We also tried to restore the database to a new server with MySQL Version 8.0.23, but there we could see the same behavior.

On a new, empty database the import of the logfiles works like a charm.

Here is the command we use to upload our log files:
sudo python3 /var/www/matomo/misc/log-analytics/import_logs.py --url=http://<site-URL> --add-sites-new-hosts --recorders=4 --force-lowercase-path <log file>
We also tried to use different values for recorders, also with no difference.

When monitoring the MySQL database we saw the following queries during the import which where slow and could cause the problem:

Info about the system:

MySQL:

  • Version: 5.7.26
  • CPU: 4Cores
  • MEM: 32GB
  • Table size:
    – piwik_log_link_visit_action: ~5,8GB
    – piwik_log_visit: ~150MB
    – piwik_archive_blob_XXXX: ~80MB
    – piwik_archive_numeric_XXXX: ~25MB

Matomo Server:

  • Matomo Version: 4.2.1
  • OS: Ubuntu 20.04.2 LTS
  • CPU: 2 Cores
  • MEM: 4GB
  • PHP: 7.4.3
  • Python: 3.8.5
  • Webserver: Apache/2.4.41
    The System check shown no errors.

Log file:

  • Type: Nginx access log file
  • Size: ~330 MB, ~1000000 lines

Can someone please advise us on how to fix this problem?

Thank you

Hello,

we found a solution for the problem with slow performance during the import.

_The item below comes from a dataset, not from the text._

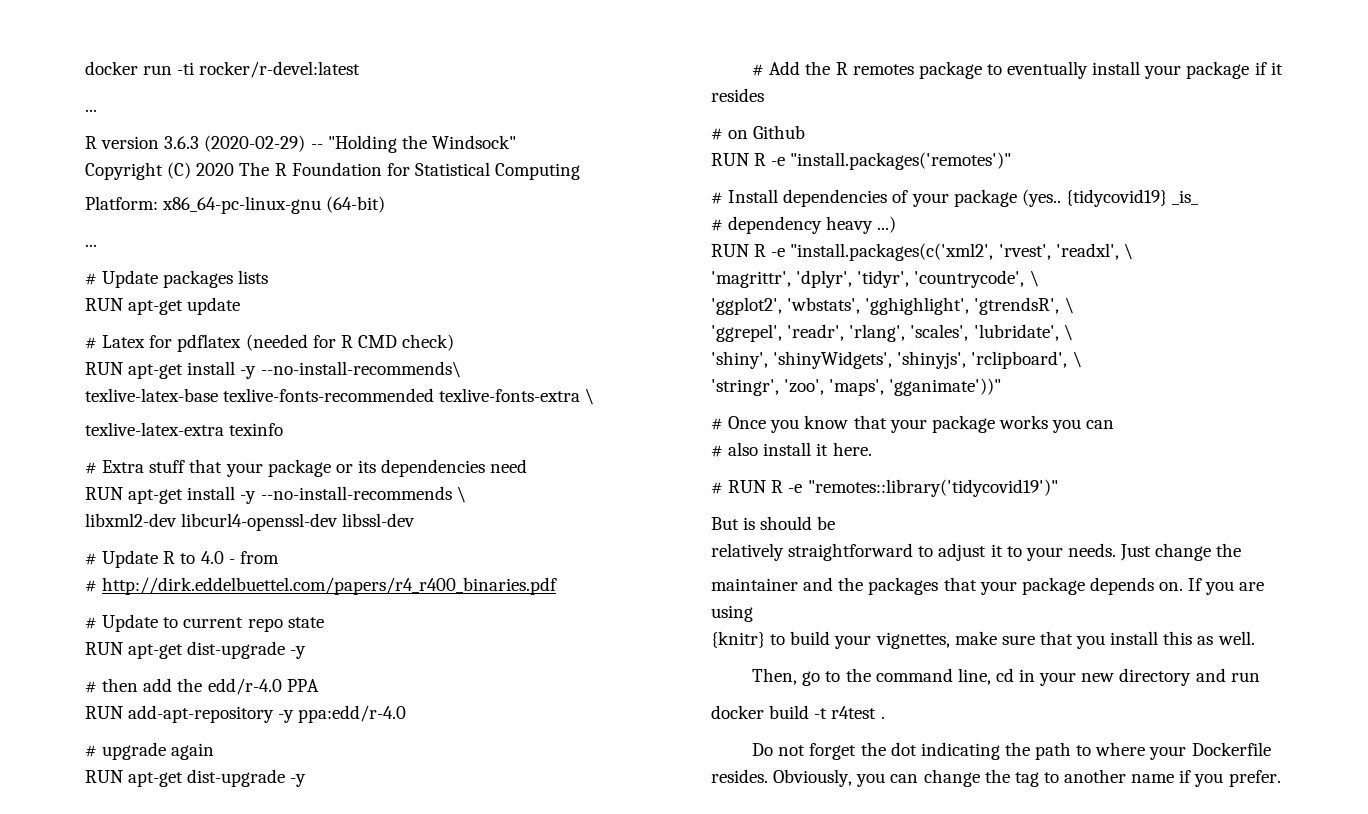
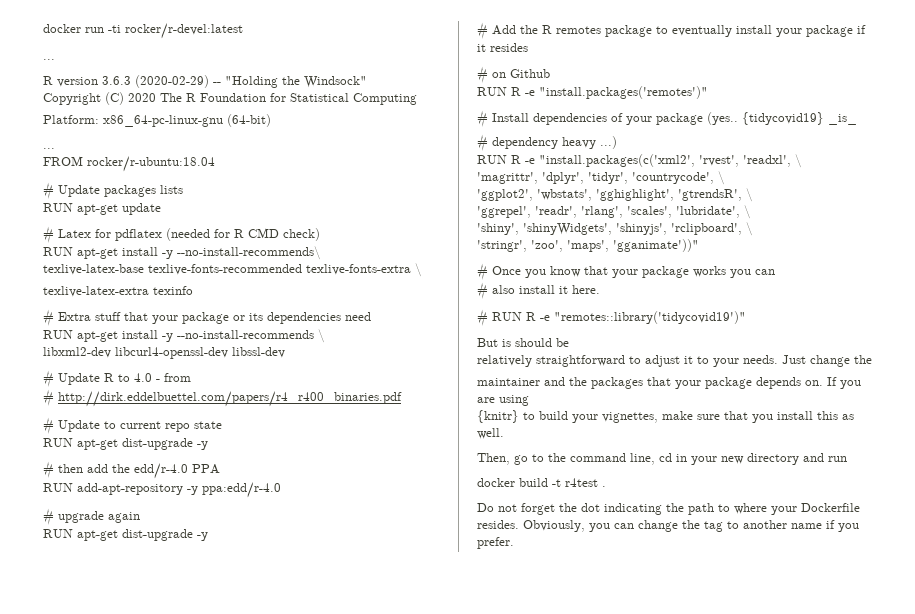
(97, 245) none -> [43,156,215,172] // FROM rocker/r-ubuntu:18.04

We updated the index ‘index_idsite_idvisitor’ of the table ‘piwik_log_visit’ with the following SQL statement:

ALTER TABLE `piwik_log_visit`
DROP INDEX `index_idsite_idvisitor` ,
ADD INDEX `index_idsite_idvisitor` (`idsite` ASC, `idvisitor` ASC, `visit_last_action_time` ASC);

This increased our import performance from 4-5 records/sec to ~450 records/sec.

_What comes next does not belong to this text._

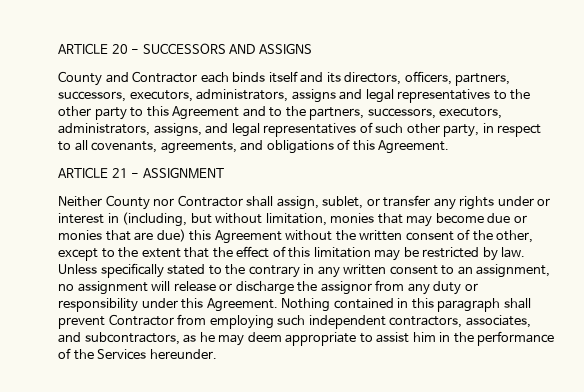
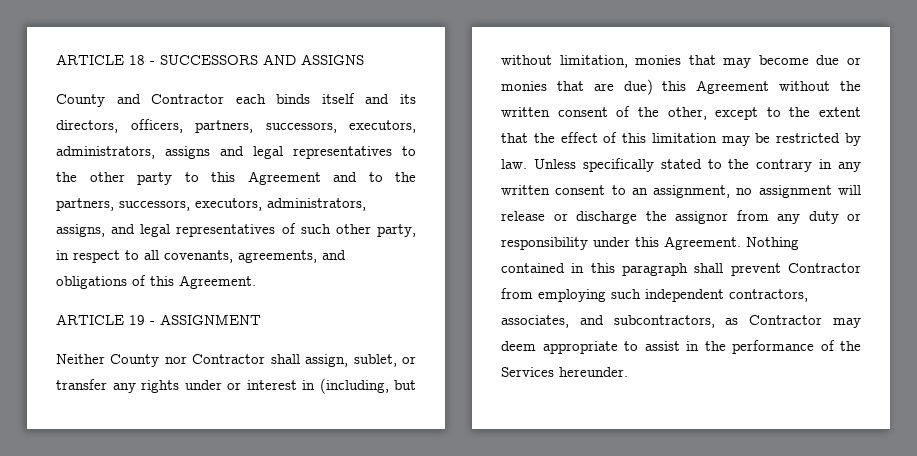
[58,43,128,54] ARTICLE 20 -> [56,54,145,65] ARTICLE 18
[111,168,128,178] 21 -> [129,315,145,325] 19
[199,332,215,342] he -> [749,315,823,325] Contractor
[412,332,436,342] him -> (680, 346) none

The query_time for the select statement that caused the slow performance (see screenshot in the previous post) decreased from ~0,28 sec to ~0,0002 sec.

1 Like

Hi,
Out of curiosity could please explain how you arrived to this particular statement? Did you try making changes to mysql conf etc?

Hi,
we used the slow query log to monitor what happens when Matomo imports data, and so we found the Query (the ‘select’ posted above), which slowed the process down.
With this knowledge, we tried out some changes to the MySQL conf but could not solve it this way.
So we started looking into the Query itself to optimize it.

Hi,

This might be related to

This might help

To workaround this performance issue set [Tracker]enable_userid_overwrites_visitorid=0 in your config/config.ini.php if userId is used. If userId is not used, there is currently no workaround.